AIXTRON has announced it has become a partner in the “GraFunkL” research project for the use of novel graphene-enhanced UVC LEDs, which, among other things, are to be used against multi-resistant hospital pathogens.
GraFunkL stands for “Graphene as a functional layer in UVC LEDs”. Additional partners in the project are the Materials for Electrical Engineering department headed by Prof. Dr. Gerd Bacher (University of Duisburg-Essen, UDE), Aachen-based Protemics GmbH, which specializes in terahertz measurement technology, and Regensburg-based ams-OSRAM International GmbH, a pioneer in lighting and sensor technologies.
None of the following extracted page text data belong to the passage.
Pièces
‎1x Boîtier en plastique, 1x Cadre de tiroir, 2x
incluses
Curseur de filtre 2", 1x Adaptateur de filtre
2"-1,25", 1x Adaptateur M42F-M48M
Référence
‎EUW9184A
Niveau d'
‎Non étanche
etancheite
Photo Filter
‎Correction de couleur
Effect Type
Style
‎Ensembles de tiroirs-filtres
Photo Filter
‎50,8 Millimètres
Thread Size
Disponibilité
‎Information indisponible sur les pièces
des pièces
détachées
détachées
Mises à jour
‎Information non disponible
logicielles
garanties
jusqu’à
The project will be funded by the Federal Ministry of Education and Research (BMBF) with EUR 2.1 million over the next three years.
Ultraviolet (UV) radiation has been used to combat multi-resistant germs for many years. When UV rays with a specific wavelength (265 to 286 nanometers) hit viruses or bacteria, they destroy the chemical bonds – including the DNA of the pathogens.
Conventional methods are based on mercury vapor lamps. Semiconductor-based UV radiation sources are not only more durable, but also free of toxic mercury. In addition, they are characterized by their small size and low weight, which is why they are also very well suited for mobile use.
“What is innovative about the project is the direct deposition of graphene on the UVC LED wafer. These new photonic components are suitable for a range of applications, including the decontamination of microbially contaminated indoor air, wastewater or surfaces,” explains Prof. Dr. Michael Heuken, VP Advanced Technologies at AIXTRON.
The use of graphene improves both energy efficiency and light output. A layer of graphene with high electrical conductivity and high optical transparency is integrated into the UVC LEDs, increasing the efficiency of the light-emitting diodes.
Another key objective of the GraFunkL project is to develop a platform that makes it possible to apply graphene over a large area – i.e. with wafers up to 150 millimeters in diameter. This, in turn, should be integrated into an industrial production line for UVC LEDs. The production of larger quantities, in combination with the improved efficiency of the novel UVC LEDs, forms the basis for a greater use and dissemination of this technology – for example in the medical field. In addition, the project will also provide insights into graphene growth on non-metallic substrates.